TASK PROMPT:
Go through the entries below from the first line and output each one exactly, up to and including the line with "In the plots, the".

DATASET CONTENT:
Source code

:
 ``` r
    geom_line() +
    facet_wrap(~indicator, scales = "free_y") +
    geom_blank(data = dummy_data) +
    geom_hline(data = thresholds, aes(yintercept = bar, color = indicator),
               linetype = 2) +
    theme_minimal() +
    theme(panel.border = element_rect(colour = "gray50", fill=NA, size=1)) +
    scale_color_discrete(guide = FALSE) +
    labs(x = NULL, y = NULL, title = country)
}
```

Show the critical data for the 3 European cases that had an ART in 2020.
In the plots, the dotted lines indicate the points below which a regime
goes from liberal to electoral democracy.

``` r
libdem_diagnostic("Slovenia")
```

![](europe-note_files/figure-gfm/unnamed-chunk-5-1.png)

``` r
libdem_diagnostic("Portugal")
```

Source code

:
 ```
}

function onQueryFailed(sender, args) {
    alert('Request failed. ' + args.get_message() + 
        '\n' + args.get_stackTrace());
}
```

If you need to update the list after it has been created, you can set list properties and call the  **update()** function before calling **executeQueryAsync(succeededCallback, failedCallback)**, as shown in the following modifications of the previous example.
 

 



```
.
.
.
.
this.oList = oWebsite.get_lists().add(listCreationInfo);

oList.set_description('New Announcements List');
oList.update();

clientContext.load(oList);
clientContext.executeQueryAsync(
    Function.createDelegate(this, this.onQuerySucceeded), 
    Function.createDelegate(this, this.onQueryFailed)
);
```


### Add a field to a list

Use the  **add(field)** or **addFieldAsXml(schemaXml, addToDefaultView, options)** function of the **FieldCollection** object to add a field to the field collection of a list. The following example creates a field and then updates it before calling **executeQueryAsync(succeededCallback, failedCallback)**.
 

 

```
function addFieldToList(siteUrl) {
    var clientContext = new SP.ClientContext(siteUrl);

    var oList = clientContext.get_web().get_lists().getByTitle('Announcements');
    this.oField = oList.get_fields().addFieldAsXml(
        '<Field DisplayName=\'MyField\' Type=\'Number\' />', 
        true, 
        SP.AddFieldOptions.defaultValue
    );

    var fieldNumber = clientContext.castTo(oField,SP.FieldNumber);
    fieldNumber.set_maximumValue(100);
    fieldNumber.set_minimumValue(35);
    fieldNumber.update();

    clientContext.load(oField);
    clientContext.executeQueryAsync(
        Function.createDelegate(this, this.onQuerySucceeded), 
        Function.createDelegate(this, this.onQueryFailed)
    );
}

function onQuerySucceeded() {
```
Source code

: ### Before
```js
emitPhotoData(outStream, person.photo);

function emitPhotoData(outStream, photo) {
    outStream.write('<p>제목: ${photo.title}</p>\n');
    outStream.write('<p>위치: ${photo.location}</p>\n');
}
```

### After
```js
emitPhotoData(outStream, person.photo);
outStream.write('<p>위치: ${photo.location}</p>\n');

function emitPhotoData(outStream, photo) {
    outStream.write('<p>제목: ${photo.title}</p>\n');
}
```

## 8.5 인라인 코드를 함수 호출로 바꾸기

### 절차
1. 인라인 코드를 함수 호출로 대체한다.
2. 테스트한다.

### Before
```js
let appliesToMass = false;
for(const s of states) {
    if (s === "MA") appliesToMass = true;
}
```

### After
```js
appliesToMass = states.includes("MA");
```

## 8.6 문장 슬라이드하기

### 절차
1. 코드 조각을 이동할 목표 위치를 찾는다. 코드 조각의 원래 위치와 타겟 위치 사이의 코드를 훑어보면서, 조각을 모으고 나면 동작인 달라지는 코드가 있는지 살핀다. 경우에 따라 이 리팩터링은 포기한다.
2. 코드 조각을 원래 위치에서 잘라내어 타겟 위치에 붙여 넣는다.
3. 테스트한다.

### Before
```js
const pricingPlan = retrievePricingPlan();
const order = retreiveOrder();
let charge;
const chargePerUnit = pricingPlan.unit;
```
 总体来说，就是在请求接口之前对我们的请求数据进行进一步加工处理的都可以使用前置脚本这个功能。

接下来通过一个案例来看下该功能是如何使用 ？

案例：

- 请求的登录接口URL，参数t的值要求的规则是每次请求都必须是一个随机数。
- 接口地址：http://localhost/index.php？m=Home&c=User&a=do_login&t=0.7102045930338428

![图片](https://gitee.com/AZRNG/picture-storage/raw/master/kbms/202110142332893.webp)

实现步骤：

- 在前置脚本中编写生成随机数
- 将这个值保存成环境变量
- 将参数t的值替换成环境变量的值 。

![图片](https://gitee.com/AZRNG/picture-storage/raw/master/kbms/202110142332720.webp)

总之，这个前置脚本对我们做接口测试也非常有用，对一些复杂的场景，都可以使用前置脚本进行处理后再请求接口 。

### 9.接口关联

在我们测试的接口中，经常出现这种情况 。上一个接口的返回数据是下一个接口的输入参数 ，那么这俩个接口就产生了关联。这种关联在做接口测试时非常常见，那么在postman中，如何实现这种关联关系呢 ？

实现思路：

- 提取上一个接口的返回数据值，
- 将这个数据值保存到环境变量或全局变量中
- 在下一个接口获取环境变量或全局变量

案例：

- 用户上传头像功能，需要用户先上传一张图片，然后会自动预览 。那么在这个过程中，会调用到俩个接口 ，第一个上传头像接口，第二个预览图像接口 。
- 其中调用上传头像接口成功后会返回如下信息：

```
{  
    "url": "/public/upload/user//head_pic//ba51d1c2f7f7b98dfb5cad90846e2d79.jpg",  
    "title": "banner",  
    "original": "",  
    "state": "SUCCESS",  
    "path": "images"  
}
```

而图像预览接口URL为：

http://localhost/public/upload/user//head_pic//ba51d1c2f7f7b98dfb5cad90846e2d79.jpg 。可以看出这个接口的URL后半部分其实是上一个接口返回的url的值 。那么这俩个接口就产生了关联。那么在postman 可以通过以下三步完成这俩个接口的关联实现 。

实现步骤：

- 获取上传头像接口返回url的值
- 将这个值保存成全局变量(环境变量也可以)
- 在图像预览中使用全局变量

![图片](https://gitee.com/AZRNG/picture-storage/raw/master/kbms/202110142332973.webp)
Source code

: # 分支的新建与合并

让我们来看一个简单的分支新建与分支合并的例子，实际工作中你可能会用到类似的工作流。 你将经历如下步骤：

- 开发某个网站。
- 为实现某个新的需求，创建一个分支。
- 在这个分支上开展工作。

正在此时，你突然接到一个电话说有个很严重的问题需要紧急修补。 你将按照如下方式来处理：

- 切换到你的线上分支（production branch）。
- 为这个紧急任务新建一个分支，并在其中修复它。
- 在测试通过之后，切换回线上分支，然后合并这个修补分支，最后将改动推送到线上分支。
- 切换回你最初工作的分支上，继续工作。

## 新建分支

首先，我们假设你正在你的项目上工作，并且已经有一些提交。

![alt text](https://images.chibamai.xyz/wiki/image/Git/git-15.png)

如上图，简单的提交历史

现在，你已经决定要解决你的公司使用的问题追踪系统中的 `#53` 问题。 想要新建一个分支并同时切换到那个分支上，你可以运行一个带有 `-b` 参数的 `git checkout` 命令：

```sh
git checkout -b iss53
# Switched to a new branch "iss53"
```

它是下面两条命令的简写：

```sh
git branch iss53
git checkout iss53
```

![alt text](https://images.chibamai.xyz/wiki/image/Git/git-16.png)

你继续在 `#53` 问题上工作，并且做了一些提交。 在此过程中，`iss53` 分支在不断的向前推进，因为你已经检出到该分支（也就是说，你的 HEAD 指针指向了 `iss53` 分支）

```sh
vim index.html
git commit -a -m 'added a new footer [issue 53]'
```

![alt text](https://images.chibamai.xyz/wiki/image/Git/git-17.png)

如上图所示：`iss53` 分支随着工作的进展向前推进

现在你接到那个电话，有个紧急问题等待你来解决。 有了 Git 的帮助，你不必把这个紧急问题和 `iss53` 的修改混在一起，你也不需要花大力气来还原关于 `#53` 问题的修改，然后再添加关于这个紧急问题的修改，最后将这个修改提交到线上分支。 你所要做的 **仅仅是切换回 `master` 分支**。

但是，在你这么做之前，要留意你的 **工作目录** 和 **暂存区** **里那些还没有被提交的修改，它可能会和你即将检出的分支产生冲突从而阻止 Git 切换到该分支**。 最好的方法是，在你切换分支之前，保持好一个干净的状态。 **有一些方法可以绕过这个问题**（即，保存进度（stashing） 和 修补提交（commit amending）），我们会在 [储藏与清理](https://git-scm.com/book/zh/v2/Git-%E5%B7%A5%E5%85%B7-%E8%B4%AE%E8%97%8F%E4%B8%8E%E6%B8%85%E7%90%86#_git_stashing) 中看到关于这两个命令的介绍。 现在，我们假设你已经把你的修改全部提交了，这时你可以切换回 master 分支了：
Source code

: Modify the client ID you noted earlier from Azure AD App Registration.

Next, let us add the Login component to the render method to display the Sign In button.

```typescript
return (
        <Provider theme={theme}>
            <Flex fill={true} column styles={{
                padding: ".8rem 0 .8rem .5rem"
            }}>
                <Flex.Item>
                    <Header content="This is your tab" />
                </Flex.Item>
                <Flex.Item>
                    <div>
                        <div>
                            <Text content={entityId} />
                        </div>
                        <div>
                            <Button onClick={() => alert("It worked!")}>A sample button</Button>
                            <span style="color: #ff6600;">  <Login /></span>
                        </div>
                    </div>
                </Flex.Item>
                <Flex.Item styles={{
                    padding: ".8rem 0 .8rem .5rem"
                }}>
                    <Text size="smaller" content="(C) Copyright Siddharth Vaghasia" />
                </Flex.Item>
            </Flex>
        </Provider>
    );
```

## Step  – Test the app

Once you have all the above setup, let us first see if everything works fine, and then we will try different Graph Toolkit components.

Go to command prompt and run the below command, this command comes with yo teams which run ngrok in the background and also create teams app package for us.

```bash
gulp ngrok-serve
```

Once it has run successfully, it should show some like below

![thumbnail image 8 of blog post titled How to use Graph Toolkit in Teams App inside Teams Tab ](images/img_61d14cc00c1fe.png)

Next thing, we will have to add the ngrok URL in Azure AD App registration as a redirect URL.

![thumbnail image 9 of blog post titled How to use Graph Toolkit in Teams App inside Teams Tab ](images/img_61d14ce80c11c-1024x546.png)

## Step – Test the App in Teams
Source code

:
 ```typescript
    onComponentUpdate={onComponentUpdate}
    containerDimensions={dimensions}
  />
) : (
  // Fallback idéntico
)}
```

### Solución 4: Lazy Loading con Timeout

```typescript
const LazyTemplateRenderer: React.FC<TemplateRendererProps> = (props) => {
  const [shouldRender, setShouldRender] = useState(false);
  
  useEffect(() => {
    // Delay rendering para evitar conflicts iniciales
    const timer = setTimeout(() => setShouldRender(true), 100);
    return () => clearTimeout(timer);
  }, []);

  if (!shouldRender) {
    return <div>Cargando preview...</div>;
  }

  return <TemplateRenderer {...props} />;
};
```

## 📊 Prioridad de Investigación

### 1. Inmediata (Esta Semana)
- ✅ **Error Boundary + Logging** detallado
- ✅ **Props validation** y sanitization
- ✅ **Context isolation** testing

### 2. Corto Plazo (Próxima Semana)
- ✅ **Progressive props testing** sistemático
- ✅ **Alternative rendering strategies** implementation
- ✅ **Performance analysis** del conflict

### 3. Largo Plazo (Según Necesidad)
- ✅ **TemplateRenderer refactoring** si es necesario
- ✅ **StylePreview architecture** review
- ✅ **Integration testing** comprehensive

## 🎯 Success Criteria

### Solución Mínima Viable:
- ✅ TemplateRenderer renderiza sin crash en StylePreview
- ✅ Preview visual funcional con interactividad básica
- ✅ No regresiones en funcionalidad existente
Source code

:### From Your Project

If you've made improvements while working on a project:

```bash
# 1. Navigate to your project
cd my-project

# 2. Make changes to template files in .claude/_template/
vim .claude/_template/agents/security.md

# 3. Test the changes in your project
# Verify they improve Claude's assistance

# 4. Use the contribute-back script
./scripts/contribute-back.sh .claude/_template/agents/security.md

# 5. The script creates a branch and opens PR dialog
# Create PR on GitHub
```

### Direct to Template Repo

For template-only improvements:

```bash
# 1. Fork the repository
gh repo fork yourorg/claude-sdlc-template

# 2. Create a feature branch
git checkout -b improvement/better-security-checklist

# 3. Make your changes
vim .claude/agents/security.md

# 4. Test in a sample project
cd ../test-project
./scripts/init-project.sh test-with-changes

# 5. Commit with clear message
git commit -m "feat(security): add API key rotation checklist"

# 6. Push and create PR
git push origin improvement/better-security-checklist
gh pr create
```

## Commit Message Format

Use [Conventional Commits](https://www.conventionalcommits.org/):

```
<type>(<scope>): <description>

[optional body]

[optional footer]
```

EXERCISE ANSWER:
Source code

:
 ``` r
    geom_line() +
    facet_wrap(~indicator, scales = "free_y") +
    geom_blank(data = dummy_data) +
    geom_hline(data = thresholds, aes(yintercept = bar, color = indicator),
               linetype = 2) +
    theme_minimal() +
    theme(panel.border = element_rect(colour = "gray50", fill=NA, size=1)) +
    scale_color_discrete(guide = FALSE) +
    labs(x = NULL, y = NULL, title = country)
}
```

Show the critical data for the 3 European cases that had an ART in 2020.
In the plots, the dotted lines indicate the points below which a regime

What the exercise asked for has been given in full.